As Epifanias das Crianças Roseanas, por Josoel Kovalski

A criança, a fase pueril do espírito humano – por excelência a da descoberta mais salutar e intrigante – é sem contradita o arcabouço dos descobrimentos mútuos, eficazes, dos que nos lembraremos pelos ulteriores momentos; são prelúdios do experimento da vida, das causas e efeitos do coração que se derrama em curiosas e constantes inquirições. Dessa fase o resultado será o adulto que investiga, ou não, os aspectos do circunvizinho mundo que contemplamos.

Quando crianças, sonhamos. Sonhos que se desdobram em vontades refletidas em experiências nem sempre agradáveis ao nosso caminhar, nosso tanger da via nebulosa da descoberta. Vivenciados os momentos, cabe-nos o respaldar de suas complexidades. Na criança este se dá em atmosferas mais ou menos abruptas de choques variáveis, de variantes da assimilação dos objetos contemplados e legitimados pelo sujeito que descobre. Sim, conhecer é, sobretudo, coisa de criança, não pueril no pejorativo da expressão, mas abarcar o mundo pelos flancos (e margens) é o que geralmente se dá. A criança é a prova-ponte do “segundo espírito” machadiano, que se identifica com determinados enlevos entregues, às vezes forçosamente, e deles faz o caminho do labor prazeroso. Sulcar esse caminho é efeito de um encontro notável e sagrado com a arte. A literatura é uma dessas veredas.

Ler para descobrir, para refazer o caminho. Sagrada são as epifanias, pois revelam, e o ponto de vista será endossado pela experiência. Notório é o que só acontece na vez primeira, mas o que tem também capacidade de se repetir, dadas as condições, para que o ato se processe. Quanto mais natural, menos esforço. Sem esforço o prazer se mostra claro. Sem prazer a leitura é castigo.

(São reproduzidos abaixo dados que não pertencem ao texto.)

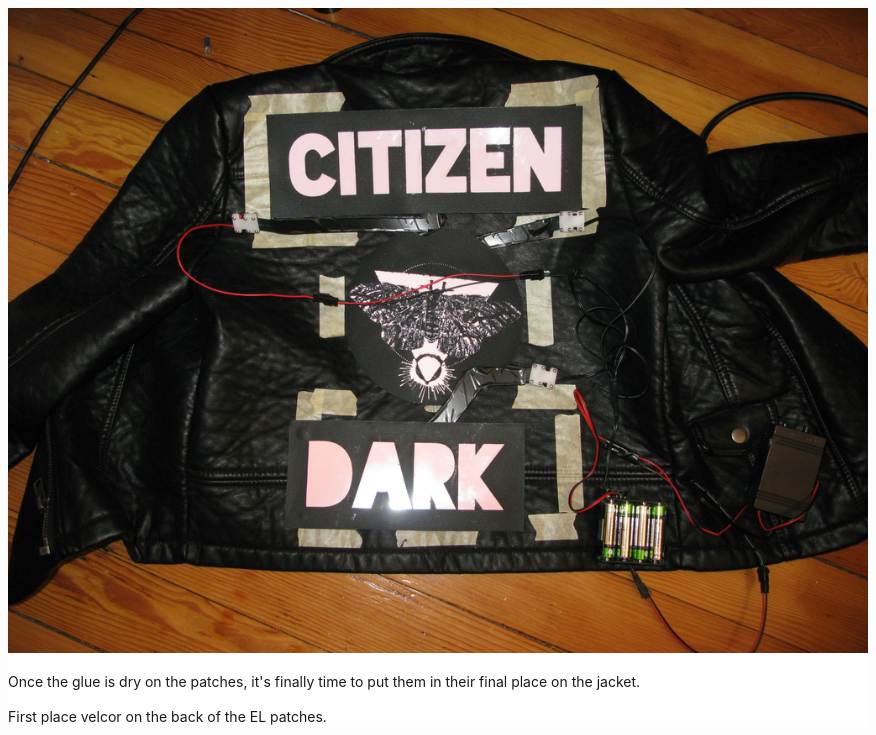 ![final affix](img/final-affix-0.jpg)

Once the glue is dry on the patches, it's finally time to put them in their final place on the jacket.

First place velcor on the back of the EL patches.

Descobrir é se prolongar, se corporificar na coisa descoberta (Heidegger). Ler, e descobrir é como semear e colher. O processo é viconianamente cíclico, porém as idades são uma só: no “ser criança” do adulto é que se descobre. Na criança é que se vive o que depois em adulto se valora. Só depois de adultos nos vemos o quão curiosos éramos. O pesquisador, o ente que procura a descoberta, que inquire e investiga nada mais é que um ente que se dá ao luxo de se voltar criança numa mente carregada de experiências. A idéia, em princípio antitética, torna-se simples lugar-comum – mas nem por isso menos verdadeira: os mais sábios reconhecem que a criança é o apreendedor e a ela volta em alma quando o assunto é querer saber mais. Volta mesmo que inconscientemente, como a noite e o jasmim de Gullar, iluminando num lampejo único toda uma cidade.

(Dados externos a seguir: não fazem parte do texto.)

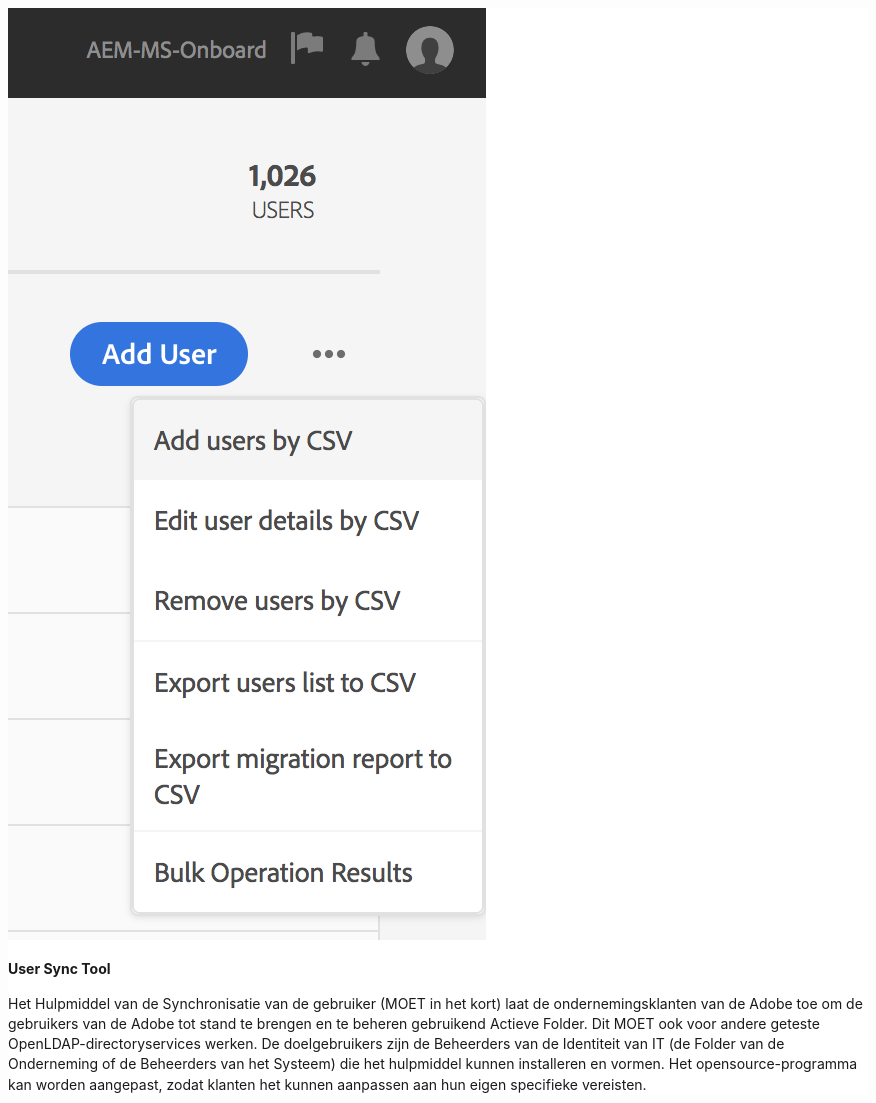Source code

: ![Bestand uploaden](/help/security/assets/ims4.png)

**User Sync Tool**

Het Hulpmiddel van de Synchronisatie van de gebruiker (MOET in het kort) laat de ondernemingsklanten van de Adobe toe om de gebruikers van de Adobe tot stand te brengen en te beheren gebruikend Actieve Folder. Dit MOET ook voor andere geteste OpenLDAP-directoryservices werken. De doelgebruikers zijn de Beheerders van de Identiteit van IT (de Folder van de Onderneming of de Beheerders van het Systeem) die het hulpmiddel kunnen installeren en vormen. Het opensource-programma kan worden aangepast, zodat klanten het kunnen aanpassen aan hun eigen specifieke vereisten.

Construímos cidades de conceitos cristalizados e nos movemos nelas pelos mesmos caminhos invariáveis. Construímos prisões, castelos murados em nossas salas adornadas pela janela deslocada da mídia. Deslocados nos vemos em cidades deslocadas construídas por nossa indulgente vontade de ser o que nos apregoam, de consumir e vencer na vida por outrem a nós idealizadas. Mas não sonhadas. Perdemos a capacidade do sonho? Essa criança é só lembrança pálida de um passado geralmente melhor? A idéia é romântica. O homem se quer grave e fatal em seus imediatismos. Sonhar ficou pra infância.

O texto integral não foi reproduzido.